On that Friday afternoon, I was driving home from Teaneck in the early afternoon. My phone was almost dead, lingering at about 3% in low battery mode.
I received a text from a good friend who lives in Las Vegas. He was going to be leading such a havdala and asked if I had any thoughts that he could share.
I thought for a moment and then replied that after a few strums on the guitar he should ask the assemblage what was the first commandment that G-d gave to Adam in Gan Eden. Undoubtedly someone would answer that it was that Adam not partake of the fruit of the Tree of Knowledge. He should then reply that the Meshech Chochma notes that actually the first command was that he eat from all the other fruits in the garden. Only after telling Adam to enjoy the fruits of the garden, did He then add the warning that Adam not eat from the forbidden fruit.
The lesson is that living according to the mandates of G-d is not to confine and restrict, but to ensure that we live an elite connected life within the confines of biblical morality.
I continued that some people view Shabbos as a restrictive day - a day of don’t do this and don’t do that. But that is a very poor understanding of what Shabbos is about.
Imagine an NFL rookie about to play in the Super Bowl. There isn’t an open seat in the stadium, the crowds are screaming and waving. They announce his name and he runs out onto the field high-fiving his teammates as the crowd erupts in raucous cheering.

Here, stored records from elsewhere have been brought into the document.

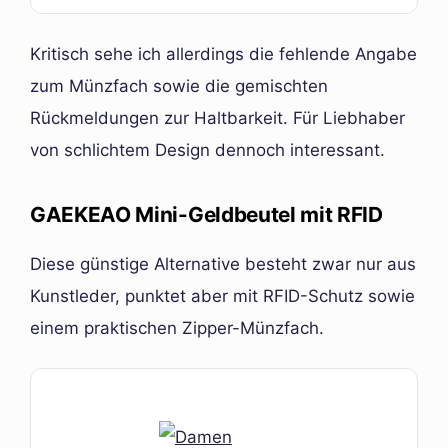
Kritisch sehe ich allerdings die fehlende Angabe
zum Münzfach sowie die gemischten
Rückmeldungen zur Haltbarkeit. Für Liebhaber
von schlichtem Design dennoch interessant.
GAEKEAO Mini-Geldbeutel mit RFID
Diese günstige Alternative besteht zwar nur aus
Kunstleder, punktet aber mit RFID-Schutz sowie
einem praktischen Zipper-Münzfach.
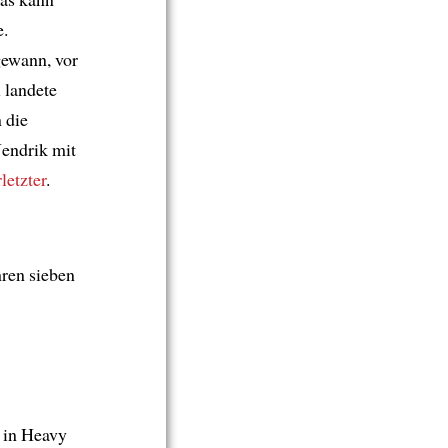
e.
ewann, vor
l landete
n die
Jendrik mit
letzter
.
hren sieben
in Heavy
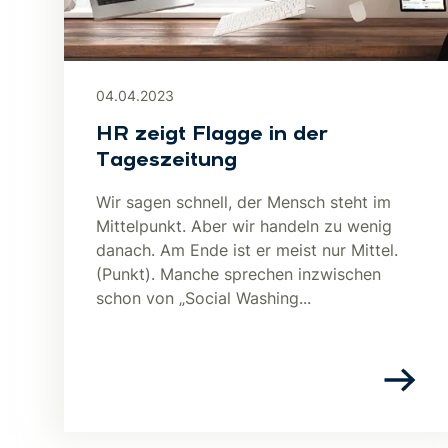
04.04.2023
HR zeigt Flagge in der
Tageszeitung
Wir sagen schnell, der Mensch steht im
Mittelpunkt. Aber wir handeln zu wenig
danach. Am Ende ist er meist nur Mittel.
(Punkt). Manche sprechen inzwischen
schon von „Social Washing...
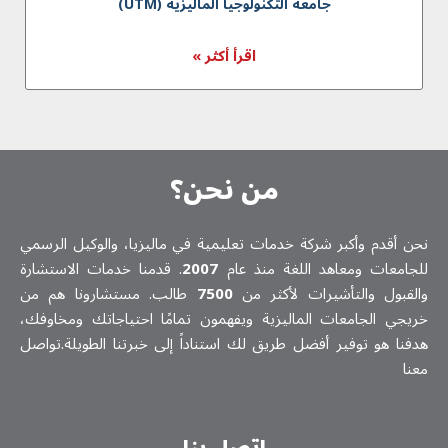
جامعة التكنولوجيا الماليزية (UTM)
اقرأ أكثر »
من نحن؟
نحن أقدم وأكبر شركة خدمات تعلیمیة في ماليزيا، والوكيل الرسمي
للجامعات ومعاهد اللغة منذ عام
2007
. قدمنا خدمات الاستشارة
والقبول والتأشيرات لأكثر من
7500
طالب. مستشارونا هم من
خريجي الجامعات الماليزية ويفهمون تمامًا احتياجاتك ومخاوفك،
هدفنا هو توفير أفضل طريق لك استناداً إلى خبرتنا الطويلة.تواصل
معنا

This is what he has dreamed about since he was a little boy. This is what kept him going when things were really tough. This is his dream come true.

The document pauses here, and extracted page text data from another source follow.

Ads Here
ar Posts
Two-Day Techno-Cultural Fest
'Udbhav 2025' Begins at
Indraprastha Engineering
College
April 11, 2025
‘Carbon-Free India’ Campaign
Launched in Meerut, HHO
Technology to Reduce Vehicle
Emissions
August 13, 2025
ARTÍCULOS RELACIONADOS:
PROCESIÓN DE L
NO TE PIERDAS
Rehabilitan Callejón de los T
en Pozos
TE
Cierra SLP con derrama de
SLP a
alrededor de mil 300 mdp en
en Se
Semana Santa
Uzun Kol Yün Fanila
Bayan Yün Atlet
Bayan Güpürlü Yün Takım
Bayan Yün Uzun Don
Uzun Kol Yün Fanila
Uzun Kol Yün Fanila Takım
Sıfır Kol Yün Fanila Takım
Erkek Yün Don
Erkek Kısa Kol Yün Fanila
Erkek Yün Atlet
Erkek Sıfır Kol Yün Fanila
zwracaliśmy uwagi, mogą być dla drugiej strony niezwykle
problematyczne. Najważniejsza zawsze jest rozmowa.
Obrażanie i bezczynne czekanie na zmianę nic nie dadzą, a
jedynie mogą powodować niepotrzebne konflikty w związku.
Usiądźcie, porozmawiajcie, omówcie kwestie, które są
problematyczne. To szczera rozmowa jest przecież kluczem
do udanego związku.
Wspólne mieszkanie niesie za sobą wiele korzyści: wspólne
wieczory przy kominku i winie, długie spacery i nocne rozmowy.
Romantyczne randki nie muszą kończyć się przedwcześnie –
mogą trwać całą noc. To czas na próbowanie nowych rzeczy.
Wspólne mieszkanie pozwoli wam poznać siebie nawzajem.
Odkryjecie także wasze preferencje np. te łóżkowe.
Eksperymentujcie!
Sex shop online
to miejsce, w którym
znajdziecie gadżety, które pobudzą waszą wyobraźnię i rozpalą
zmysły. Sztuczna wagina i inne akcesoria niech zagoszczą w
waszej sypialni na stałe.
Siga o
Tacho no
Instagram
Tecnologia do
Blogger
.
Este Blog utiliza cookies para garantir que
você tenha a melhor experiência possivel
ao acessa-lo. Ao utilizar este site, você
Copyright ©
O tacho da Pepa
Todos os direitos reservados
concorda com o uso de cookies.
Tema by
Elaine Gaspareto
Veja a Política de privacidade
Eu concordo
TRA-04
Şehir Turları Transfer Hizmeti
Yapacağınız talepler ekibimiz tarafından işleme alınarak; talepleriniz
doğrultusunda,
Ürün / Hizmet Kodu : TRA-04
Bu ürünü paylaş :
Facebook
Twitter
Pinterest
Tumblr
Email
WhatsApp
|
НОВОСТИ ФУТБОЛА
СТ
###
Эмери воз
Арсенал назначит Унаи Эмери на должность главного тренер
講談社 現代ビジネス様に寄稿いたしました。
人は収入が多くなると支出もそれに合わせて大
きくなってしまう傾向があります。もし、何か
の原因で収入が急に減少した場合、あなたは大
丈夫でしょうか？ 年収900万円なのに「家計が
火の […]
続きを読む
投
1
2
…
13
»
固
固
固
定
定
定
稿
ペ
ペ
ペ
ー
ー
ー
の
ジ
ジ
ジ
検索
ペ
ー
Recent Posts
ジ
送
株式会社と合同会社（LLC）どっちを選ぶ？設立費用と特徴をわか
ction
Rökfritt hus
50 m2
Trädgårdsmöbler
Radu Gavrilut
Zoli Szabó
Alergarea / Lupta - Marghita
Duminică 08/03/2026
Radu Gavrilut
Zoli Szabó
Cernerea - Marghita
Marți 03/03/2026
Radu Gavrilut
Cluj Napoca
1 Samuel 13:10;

Someone asks him at that moment why he’s so excited when the whole thing seems so overbearing. He has to wear a certain uniform and can’t choose his own clothes. He can’t use his cell phone during the game, and in fact can’t do anything except focus on the game. He can’t go buy a sandwich or get a drink from across the street; he can only drink what’s provided for him on the field. He has to listen to the instruction of the quarterback and the coach, and he has to go out there and work hard. It seems to be worse than prison.
The player will look at the questioner like he fell off the moon. Yes, he can’t do any of those things. But that’s all part of the glory of having the opportunity to play in the Super Bowl. Not only are those things not restrictive, they are part of the excitement of playing in the big game.

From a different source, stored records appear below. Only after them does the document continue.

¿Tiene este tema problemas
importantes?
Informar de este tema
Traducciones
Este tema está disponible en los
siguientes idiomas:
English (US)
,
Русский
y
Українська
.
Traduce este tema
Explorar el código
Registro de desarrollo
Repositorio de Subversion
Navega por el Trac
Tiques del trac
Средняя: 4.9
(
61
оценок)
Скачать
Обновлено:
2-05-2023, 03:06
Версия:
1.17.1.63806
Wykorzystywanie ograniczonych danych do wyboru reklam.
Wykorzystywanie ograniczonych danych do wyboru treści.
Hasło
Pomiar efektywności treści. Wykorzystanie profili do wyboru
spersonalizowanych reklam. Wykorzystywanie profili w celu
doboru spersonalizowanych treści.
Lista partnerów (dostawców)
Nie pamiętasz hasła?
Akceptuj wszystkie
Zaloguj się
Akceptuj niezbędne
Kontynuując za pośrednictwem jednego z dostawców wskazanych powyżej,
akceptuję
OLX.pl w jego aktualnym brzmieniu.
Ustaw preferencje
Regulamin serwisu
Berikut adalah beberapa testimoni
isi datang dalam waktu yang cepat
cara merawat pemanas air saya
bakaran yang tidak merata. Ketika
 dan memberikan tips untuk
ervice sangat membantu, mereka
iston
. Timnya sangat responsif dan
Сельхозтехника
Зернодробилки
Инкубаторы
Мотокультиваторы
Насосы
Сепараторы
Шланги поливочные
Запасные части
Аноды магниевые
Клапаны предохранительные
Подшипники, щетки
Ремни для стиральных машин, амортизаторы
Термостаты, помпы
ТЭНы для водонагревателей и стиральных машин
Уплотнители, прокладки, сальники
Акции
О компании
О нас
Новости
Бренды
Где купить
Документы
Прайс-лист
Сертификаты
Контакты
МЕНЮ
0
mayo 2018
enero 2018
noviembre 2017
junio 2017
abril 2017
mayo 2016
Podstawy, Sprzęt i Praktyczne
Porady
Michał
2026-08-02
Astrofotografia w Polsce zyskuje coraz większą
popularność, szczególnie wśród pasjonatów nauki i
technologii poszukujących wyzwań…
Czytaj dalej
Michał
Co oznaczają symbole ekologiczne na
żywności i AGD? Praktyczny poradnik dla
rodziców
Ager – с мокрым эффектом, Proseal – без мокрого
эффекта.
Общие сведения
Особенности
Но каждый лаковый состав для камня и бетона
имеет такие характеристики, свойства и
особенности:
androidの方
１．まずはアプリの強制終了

Shabbos observance indeed entails maintaining numerous restrictions. However, one who appreciates the essence of Shabbos, recognizes that the prohibitions of Shabbos are a vital component for our ability to gain from the greatness of Shabbos.
Throughout the week we are busy living outside of ourselves, trying to do our part to improve the world and our own lives. On Shabbos however, we turn inwards. It is a one-day honeymoon with our souls when we focus on what is really important in life. To be able to accomplish that we need to shut ourselves out from the outside world. That is accomplished by adhering to the prohibitions of Shabbos.
Immediately after sending that idea in a voice note to my friend, my phone died.
When I arrived home and plugged my phone in, I saw that he asked me to elaborate on what the connection was to havdala.
I replied that after we have spent a full day enjoying and celebrating what is really important in life, then we are ready to venture back out into the world with renewed spiritual strength. It’s kind of like plugging in a phone at the end of the day. After a few hours it’s charged and able to fulfill all of its functions for the new day. Shabbos is our souls plug that charges us up for the week.
After I sent that reply, I took my almost dead phone and that’s exactly what I did.